Der eigentliche Herr der ÖVP ist Erwin Pröll, der stolz darauf ist, in seinem Leben nur ein einziges Buch gelesen zu haben. Deshalb ist die ÖVP nicht zu reformieren, sondern nur neu zu erfinden: als rechtsliberale Reformpartei, die all das auf ihre Fahnen schreibt, was die ÖVP (und kaum minder die SPÖ) links liegen lässt:

• Es muss zu einer kostensparenden Arbeitsteilung zwischen Bund und Ländern ohne Rücksicht auf den feudalen Besitzstand der „Landesfürsten“ kommen.

• Das Geld, das sich auf diese Weise sparen lässt, muss Schulen und Universitäten zugute kommen.

• Das Wahlrecht muss so reformiert werden, dass die Wähler ihre Mandatare auch wählen und bei Versagen abberufen können. Und es muss Alleinregierungen zur häufigsten, nicht zur seltensten Regierungsform machen. Das geht nicht schnell – aber es geht. Wenn man es ­angeht.

Theoretisch widerlegt ausgerechnet die „Presse“ meine Forderung, eine neue Partei zu gründen, statt die Volkspartei zu reformieren: Durch Jahrzehnte war sie eine angeblich „bürgerliche“, in Wirklichkeit ÖVP-hörige Zeitung von nur äußerlich großem Format. Dennoch ist sie in nur wenigen Jahren unter ihrem neuen Chefredakteur ­Michael Fleischhacker zu einem unabhängigen, rechtsliberalen Blatt von wirklichem Format geworden, neben dem der linksliberale „Standard“ immer älter aussieht.

Es gibt also die erfolgreiche Erneuerung von innen ­heraus. Aber die setzte mit Horst Pirker einen Verleger mit Visionen und die „Kleine Zeitung“ als Finanzpolster ­voraus. Bei der ÖVP sind keine vergleichbaren Voraussetzungen gegeben. Statt Horst Pirker hat sie Erwin Pröll – und also hat sie Michael Spindelegger statt Michael Fleischhacker.

Finanziell wäre eine neue rechtsliberale Partei ein geringeres Risiko als die Erneuerung der „Presse“: Österreichs Industrie lechzt danach, einer solchen Partei auf die Sprünge zu helfen. Das mag zwar manche potenziellen Wähler im ersten Moment abschrecken, hat aber innere Logik: Unter Industriellen und Managern herrscht die größte Sorge, dass Österreich wegen des permanenten Reformstaus und der Vernachlässigung von Bildung und Forschung den Anschluss an die Zukunft verliert.

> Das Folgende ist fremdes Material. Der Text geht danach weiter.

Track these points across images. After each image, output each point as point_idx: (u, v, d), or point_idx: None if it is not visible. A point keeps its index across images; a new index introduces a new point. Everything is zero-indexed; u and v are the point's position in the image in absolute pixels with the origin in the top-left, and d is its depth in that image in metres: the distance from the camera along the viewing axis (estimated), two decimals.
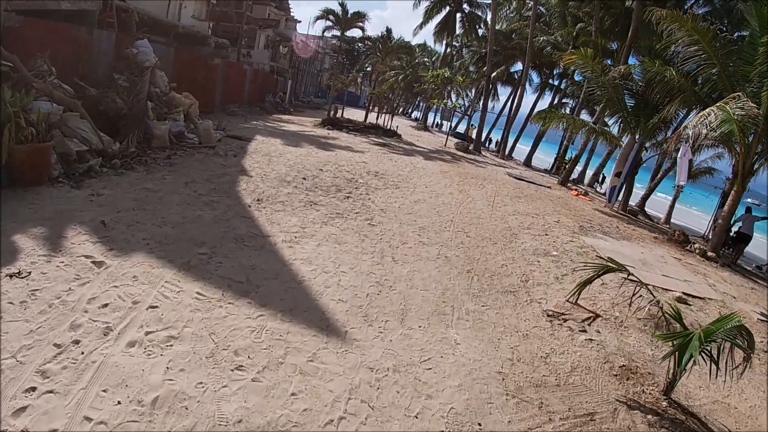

Diesen Anschluss nicht zu verlieren muss aber auch das wichtigste Anliegen aller Arbeitnehmer und vor allem aller jungen Österreicher sein. Sie bezahlen die Rechnung für ­alles, was ÖVP und SPÖ versäumen. Und werden unter der Kanzlerschaft eines H. C. Strache erfahren, dass Österreich ökonomisch wie politisch durchaus noch einmal gefährden kann, was es erreicht hat.